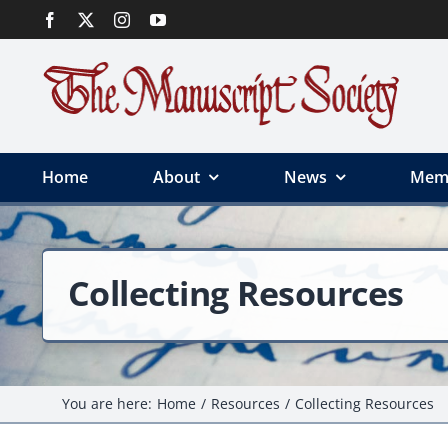
Skip
to
content
Home
About
News
Mem
Collecting Resources
You are here:
Home
Resources
Collecting Resources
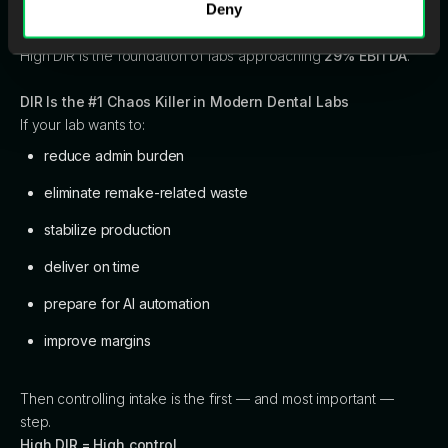
Deny
production floor becomes calmer, more predictable, and
easier to scale.
High DIR is the foundation of labs approaching
29% EBITDA
.
DIR Is the #1 Chaos Killer in Modern Dental Labs
If your lab wants to:
reduce admin burden
eliminate remake-related waste
stabilize production
deliver on time
prepare for AI automation
improve margins
Then controlling intake is the first — and most important —
step.
High DIR = High control.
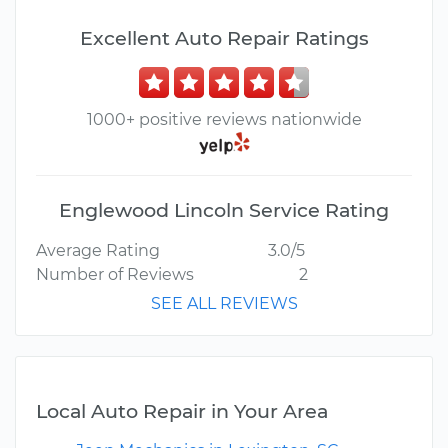
Excellent Auto Repair Ratings
1000+ positive reviews nationwide
Englewood Lincoln Service Rating
Average Rating
3.0/5
Number of Reviews
2
SEE ALL REVIEWS
Local Auto Repair in Your Area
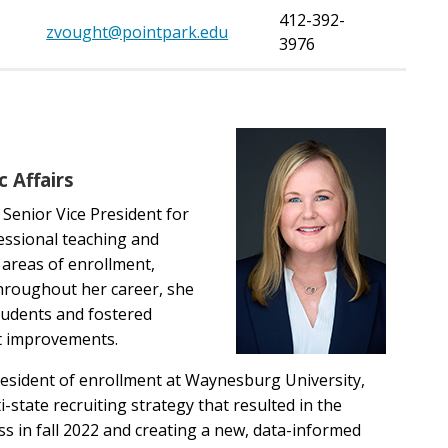
412-392-
zvought@pointpark.edu
3976
 Affairs
 Senior Vice President for
fessional teaching and
 areas of enrollment,
Throughout her career, she
tudents and fostered
nt improvements.
president of enrollment at Waynesburg University,
state recruiting strategy that resulted in the
ass in fall 2022 and creating a new, data-informed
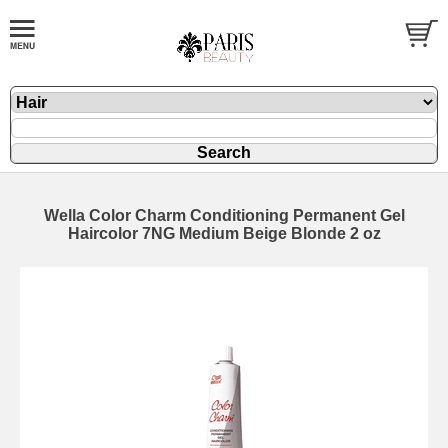
Wella Color Charm Conditioning Permanent Gel
Haircolor 7NG Medium Beige Blonde 2 oz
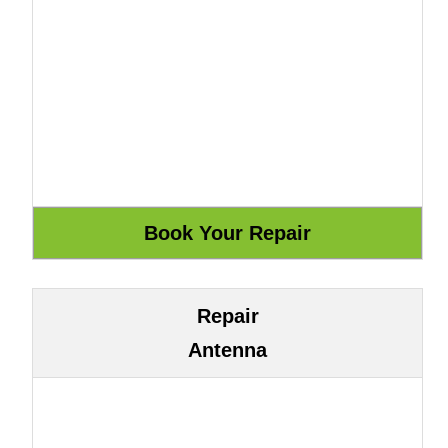
Repair
Antenna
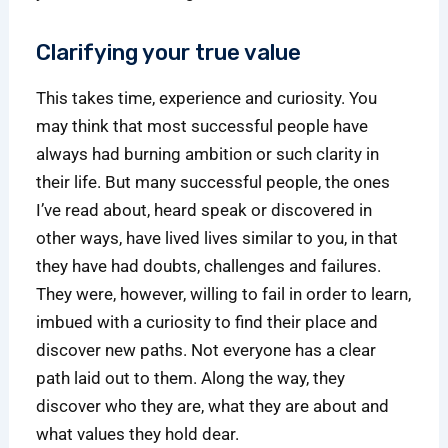
Clarifying your true value
This takes time, experience and curiosity. You
may think that most successful people have
always had burning ambition or such clarity in
their life. But many successful people, the ones
I’ve read about, heard speak or discovered in
other ways, have lived lives similar to you, in that
they have had doubts, challenges and failures.
They were, however, willing to fail in order to learn,
imbued with a curiosity to find their place and
discover new paths. Not everyone has a clear
path laid out to them. Along the way, they
discover who they are, what they are about and
what values they hold dear.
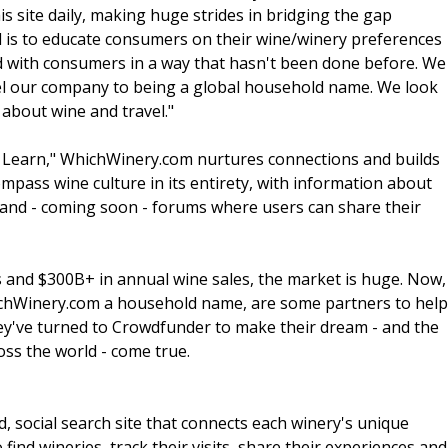
 site daily, making huge strides in bridging the gap
 is to educate consumers on their wine/winery preferences
d with consumers in a way that hasn't been done before. We
pel our company to being a global household name. We look
about wine and travel."
e. Learn," WhichWinery.com nurtures connections and builds
pass wine culture in its entirety, with information about
r and - coming soon - forums where users can share their
rs and $300B+ in annual wine sales, the market is huge. Now,
ichWinery.com a household name, are some partners to help
ey've turned to Crowdfunder to make their dream - and the
oss the world - come true.
, social search site that connects each winery's unique
 find wineries, track their visits, share their experiences and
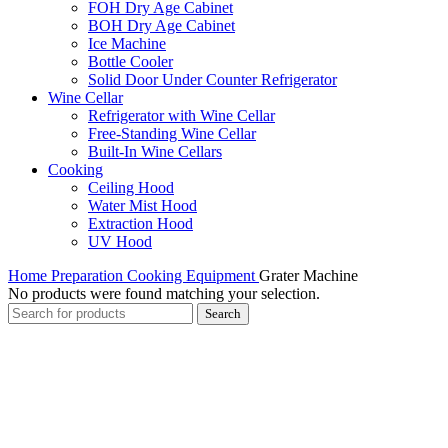
FOH Dry Age Cabinet
BOH Dry Age Cabinet
Ice Machine
Bottle Cooler
Solid Door Under Counter Refrigerator
Wine Cellar
Refrigerator with Wine Cellar
Free-Standing Wine Cellar
Built-In Wine Cellars
Cooking
Ceiling Hood
Water Mist Hood
Extraction Hood
UV Hood
Home
Preparation Cooking Equipment
Grater Machine
No products were found matching your selection.
Search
***
_What to produce:_
The full listing must come back exactly as written, with its pictures left out.

_Exercise response:_
Skip
to
content
Home
About
News
Mem
Collecting Resources
You are here:
Home
Resources
Collecting Resources
Deny
production floor becomes calmer, more predictable, and
easier to scale.
High DIR is the foundation of labs approaching
29% EBITDA
.
DIR Is the #1 Chaos Killer in Modern Dental Labs
If your lab wants to:
reduce admin burden
eliminate remake-related waste
stabilize production
deliver on time
prepare for AI automation
improve margins
Then controlling intake is the first — and most important —
step.
High DIR = High control.
Excellent Auto Repair Ratings
1000+ positive reviews nationwide
Englewood Lincoln Service Rating
Average Rating
3.0/5
Number of Reviews
2
SEE ALL REVIEWS
Local Auto Repair in Your Area
412-392-
zvought@pointpark.edu
3976
 Affairs
 Senior Vice President for
fessional teaching and
 areas of enrollment,
Throughout her career, she
tudents and fostered
nt improvements.
president of enrollment at Waynesburg University,
state recruiting strategy that resulted in the
ass in fall 2022 and creating a new, data-informed
Wella Color Charm Conditioning Permanent Gel
Haircolor 7NG Medium Beige Blonde 2 oz
Repair
Antenna
Clarifying your true value
This takes time, experience and curiosity. You
may think that most successful people have
always had burning ambition or such clarity in
their life. But many successful people, the ones
I’ve read about, heard speak or discovered in
other ways, have lived lives similar to you, in that
they have had doubts, challenges and failures.
They were, however, willing to fail in order to learn,
imbued with a curiosity to find their place and
discover new paths. Not everyone has a clear
path laid out to them. Along the way, they
discover who they are, what they are about and
what values they hold dear.
 site daily, making huge strides in bridging the gap
 is to educate consumers on their wine/winery preferences
d with consumers in a way that hasn't been done before. We
pel our company to being a global household name. We look
about wine and travel."
e. Learn," WhichWinery.com nurtures connections and builds
pass wine culture in its entirety, with information about
r and - coming soon - forums where users can share their
rs and $300B+ in annual wine sales, the market is huge. Now,
ichWinery.com a household name, are some partners to help
ey've turned to Crowdfunder to make their dream - and the
oss the world - come true.
, social search site that connects each winery's unique
 find wineries, track their visits, share their experiences and
FOH Dry Age Cabinet
BOH Dry Age Cabinet
Ice Machine
Bottle Cooler
Solid Door Under Counter Refrigerator
Wine Cellar
Refrigerator with Wine Cellar
Free-Standing Wine Cellar
Built-In Wine Cellars
Cooking
Ceiling Hood
Water Mist Hood
Extraction Hood
UV Hood
Home
Preparation Cooking Equipment
Grater Machine
No products were found matching your selection.
Search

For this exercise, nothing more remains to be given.